Cancer causes pain for many reasons, and a study in 2011 found that 75% of cancer patients eventually require opiate or synthetic opioid painkillers. The problem with these painkillers is that they cause psychological addiction almost immediately and physical addiction within a week of constant use, and tolerance rapidly builds when using these drugs. A cancer patient may start on the weakest opioid painkiller like codeine, only to find themselves on the strongest possible painkillers such as hydromorphone and fentanyl within a year. At that point the patient will be hopelessly physically addicted, and also so psychologically addicted that the patient may abuse the medication in an attempt to get high, which can lead to overdose and death. Also, there are plenty of stories of patients being thrown off their pain meds after being classified as an addict, causing the patient to seek out street Heroin, which is far more lethal and expensive. Aside from this, synthetic opioids and opiates have a reputation for being strong drugs, which can cause family members or friends to steal a patient’s medication and get addicted themselves. The patient could even end up selling medications on the street since a single pill can fetch anywhere from $5 to $100, and this could land the patient in jail.

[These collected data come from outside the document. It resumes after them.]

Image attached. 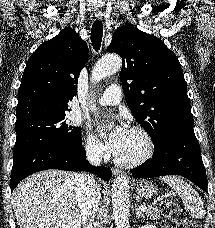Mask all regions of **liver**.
Listing matches in <instances>:
<instances>
[{
  "mask_svg": "<svg viewBox=\"0 0 215 228\" xmlns=\"http://www.w3.org/2000/svg\"><path fill=\"white\" fill-rule=\"evenodd\" d=\"M75 176L44 170L20 182L11 200L19 228H81Z\"/></svg>",
  "mask_w": 215,
  "mask_h": 228,
  "instance_id": "1",
  "label": "liver"
}]
</instances>
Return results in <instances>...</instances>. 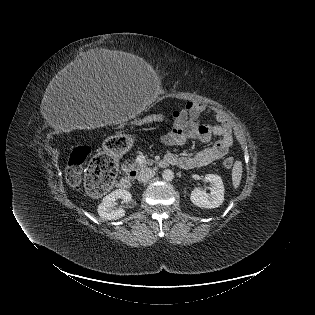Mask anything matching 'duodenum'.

Essentially, the use of opiates and synthetic opioids to treat cancer pain is creating another deadly disease within patients: opioid addiction. There is a better way however. Kratom is a plant with opioid properties that is far safer, causing far less physical and psychological addiction, and also in its natural form an overdose is practically impossible. This article will explore the issue of opioid addiction in cancer patients, in addition to discussing how Kratom works and how it could fix this serious problem in the cancer industry.

How Opioids Work, And How They Induce The Disease Of Opioid Dependence

First off, it is important to understand how opioids and opiates work, what they are, and how addiction to these drugs is a disease.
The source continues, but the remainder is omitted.